At this point I want a paid shipping label to return the clearly defective system as well as a full refund of my purchase amount, $199"

1 comment:

Gerrit said...

Freezing is usually a prelude to a RRoD failure.

My dad got me a 360 for Christmas, used for about $150, manufactured 10/06. It RRoD'ed, I mailed it to MS, they refused to fix it because it had already been opened. So, I ordered some parts and opened it myself.

Inside, someone had done the pennies trick, reapplied thermal paste to the processors (sloppily), and added a second (fucking) fan(!). No wonder it sounded like a jet engine.

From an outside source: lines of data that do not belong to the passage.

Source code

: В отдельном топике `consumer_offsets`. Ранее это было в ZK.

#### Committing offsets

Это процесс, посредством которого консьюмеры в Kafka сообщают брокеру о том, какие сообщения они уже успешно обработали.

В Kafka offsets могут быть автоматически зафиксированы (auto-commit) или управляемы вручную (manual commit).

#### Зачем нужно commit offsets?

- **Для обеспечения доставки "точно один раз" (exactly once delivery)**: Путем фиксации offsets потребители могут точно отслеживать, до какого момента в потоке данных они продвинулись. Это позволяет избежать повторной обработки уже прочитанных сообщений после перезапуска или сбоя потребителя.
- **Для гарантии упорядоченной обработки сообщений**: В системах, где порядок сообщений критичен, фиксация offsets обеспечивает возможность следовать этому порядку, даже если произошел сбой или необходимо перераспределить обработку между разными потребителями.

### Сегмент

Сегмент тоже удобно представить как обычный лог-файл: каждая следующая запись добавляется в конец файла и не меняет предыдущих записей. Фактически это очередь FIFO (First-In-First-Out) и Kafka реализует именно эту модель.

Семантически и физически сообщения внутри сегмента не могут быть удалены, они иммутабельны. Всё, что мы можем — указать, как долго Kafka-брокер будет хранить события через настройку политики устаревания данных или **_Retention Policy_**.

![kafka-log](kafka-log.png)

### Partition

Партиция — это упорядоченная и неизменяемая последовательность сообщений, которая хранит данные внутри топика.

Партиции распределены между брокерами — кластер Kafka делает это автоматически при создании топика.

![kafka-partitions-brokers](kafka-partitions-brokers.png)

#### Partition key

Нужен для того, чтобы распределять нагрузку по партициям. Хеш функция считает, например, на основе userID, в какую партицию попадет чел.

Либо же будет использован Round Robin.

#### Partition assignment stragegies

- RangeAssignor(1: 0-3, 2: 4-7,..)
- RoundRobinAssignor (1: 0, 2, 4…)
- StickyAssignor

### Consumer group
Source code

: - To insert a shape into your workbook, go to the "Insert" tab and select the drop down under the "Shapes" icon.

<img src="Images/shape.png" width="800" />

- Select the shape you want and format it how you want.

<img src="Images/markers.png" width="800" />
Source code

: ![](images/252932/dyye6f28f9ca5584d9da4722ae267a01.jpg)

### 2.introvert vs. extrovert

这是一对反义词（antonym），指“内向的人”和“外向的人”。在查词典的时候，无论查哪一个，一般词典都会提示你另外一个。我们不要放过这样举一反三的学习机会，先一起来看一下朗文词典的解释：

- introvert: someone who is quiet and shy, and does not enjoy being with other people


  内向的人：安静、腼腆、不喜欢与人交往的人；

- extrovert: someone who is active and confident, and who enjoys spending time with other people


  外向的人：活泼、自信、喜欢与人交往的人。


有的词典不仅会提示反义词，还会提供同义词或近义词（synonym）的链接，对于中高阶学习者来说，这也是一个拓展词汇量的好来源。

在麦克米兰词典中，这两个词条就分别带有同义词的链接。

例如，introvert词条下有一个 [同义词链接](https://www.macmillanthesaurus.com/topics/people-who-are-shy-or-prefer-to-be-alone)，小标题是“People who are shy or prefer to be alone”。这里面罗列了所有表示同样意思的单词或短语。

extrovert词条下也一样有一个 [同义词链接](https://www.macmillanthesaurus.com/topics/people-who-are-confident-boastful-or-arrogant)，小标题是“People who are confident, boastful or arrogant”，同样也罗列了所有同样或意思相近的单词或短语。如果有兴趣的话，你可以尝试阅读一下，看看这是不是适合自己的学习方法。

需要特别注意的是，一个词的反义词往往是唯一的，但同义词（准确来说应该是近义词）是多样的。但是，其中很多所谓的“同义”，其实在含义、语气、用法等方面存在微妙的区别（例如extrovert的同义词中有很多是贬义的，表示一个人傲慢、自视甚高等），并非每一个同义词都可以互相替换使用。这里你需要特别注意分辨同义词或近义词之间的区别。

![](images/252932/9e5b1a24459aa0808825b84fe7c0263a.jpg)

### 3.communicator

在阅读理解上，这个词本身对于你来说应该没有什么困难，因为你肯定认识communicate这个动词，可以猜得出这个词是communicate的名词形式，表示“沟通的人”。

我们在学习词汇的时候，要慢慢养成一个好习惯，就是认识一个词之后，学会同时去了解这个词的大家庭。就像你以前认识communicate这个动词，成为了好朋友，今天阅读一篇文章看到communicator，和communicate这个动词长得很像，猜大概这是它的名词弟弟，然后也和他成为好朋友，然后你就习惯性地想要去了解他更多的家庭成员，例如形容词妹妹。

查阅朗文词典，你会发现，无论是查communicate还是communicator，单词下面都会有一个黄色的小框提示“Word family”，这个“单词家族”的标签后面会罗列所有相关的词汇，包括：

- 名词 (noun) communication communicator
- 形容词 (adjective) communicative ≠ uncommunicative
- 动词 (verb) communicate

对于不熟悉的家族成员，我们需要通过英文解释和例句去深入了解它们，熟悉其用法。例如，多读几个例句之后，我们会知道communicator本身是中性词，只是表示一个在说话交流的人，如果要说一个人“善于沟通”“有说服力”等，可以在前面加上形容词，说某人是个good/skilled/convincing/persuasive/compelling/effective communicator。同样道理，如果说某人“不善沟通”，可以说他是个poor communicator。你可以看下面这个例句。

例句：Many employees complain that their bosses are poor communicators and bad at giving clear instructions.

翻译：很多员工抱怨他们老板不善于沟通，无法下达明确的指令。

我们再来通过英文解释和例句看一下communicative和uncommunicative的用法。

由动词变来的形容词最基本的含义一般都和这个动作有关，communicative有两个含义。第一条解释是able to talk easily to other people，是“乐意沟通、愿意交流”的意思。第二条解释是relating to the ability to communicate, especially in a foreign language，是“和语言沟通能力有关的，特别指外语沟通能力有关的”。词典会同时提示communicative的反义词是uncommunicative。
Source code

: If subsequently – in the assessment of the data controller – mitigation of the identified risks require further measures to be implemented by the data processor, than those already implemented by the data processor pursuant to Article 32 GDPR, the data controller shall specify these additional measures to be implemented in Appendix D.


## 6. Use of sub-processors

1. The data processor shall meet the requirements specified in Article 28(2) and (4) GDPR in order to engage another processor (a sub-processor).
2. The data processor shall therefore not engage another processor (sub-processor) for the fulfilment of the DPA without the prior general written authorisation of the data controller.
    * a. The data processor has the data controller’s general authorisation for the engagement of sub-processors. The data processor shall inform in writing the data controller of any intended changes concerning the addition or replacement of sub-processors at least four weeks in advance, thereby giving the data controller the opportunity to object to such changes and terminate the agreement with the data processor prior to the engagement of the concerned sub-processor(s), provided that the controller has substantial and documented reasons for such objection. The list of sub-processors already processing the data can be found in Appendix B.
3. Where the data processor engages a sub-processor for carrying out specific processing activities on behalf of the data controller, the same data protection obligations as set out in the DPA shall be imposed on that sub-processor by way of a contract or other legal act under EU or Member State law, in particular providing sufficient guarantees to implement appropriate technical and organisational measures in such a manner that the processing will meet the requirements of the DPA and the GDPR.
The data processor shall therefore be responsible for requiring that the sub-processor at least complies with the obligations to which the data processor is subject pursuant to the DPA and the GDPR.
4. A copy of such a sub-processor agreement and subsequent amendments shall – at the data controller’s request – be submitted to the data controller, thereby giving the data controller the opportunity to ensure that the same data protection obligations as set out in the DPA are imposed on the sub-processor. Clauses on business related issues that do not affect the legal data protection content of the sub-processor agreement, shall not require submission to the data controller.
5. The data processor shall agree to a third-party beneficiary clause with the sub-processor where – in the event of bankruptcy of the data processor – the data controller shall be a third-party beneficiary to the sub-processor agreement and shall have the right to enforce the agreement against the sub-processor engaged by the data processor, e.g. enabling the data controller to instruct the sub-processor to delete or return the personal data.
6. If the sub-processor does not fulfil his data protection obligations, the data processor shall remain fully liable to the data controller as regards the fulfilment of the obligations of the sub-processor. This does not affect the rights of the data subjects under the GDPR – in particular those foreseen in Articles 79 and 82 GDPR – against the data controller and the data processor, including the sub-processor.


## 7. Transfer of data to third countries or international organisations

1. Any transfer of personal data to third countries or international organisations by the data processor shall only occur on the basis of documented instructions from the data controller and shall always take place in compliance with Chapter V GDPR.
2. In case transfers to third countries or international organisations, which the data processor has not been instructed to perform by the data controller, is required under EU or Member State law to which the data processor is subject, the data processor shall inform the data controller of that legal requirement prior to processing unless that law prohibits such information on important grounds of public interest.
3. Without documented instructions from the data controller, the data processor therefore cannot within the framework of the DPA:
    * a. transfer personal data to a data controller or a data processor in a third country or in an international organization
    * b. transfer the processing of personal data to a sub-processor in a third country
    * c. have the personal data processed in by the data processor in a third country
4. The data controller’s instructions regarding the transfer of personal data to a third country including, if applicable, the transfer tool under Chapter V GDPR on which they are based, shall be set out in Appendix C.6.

My guess is that some sucker bought it for Christmas, then it died. MS hadn't yet extended the warranty, so he sold it for parts for probably $50 or something. Then some jackhole "fixed" it, and sold it to my dad over ebay or something for a 30-60% profit (accounting for parts).

Anyway, I was able to get it running again by using a really straightforward fix that requires little more than taking everything apart and tightening a few screws. Trust me though, you don't want to go this route, because I've had to apply the fix three times already, and I generally can't play for more than 60-90 minutes without the game freezing and possibly RRoD'ing, requiring me to do the fix again (~40 mins).

My advice is to wait a few months and buy a new Arcade for $200, keep your HDD or get one separately, and attempt to trust MS that their new "Jasper" system won't have these bugs.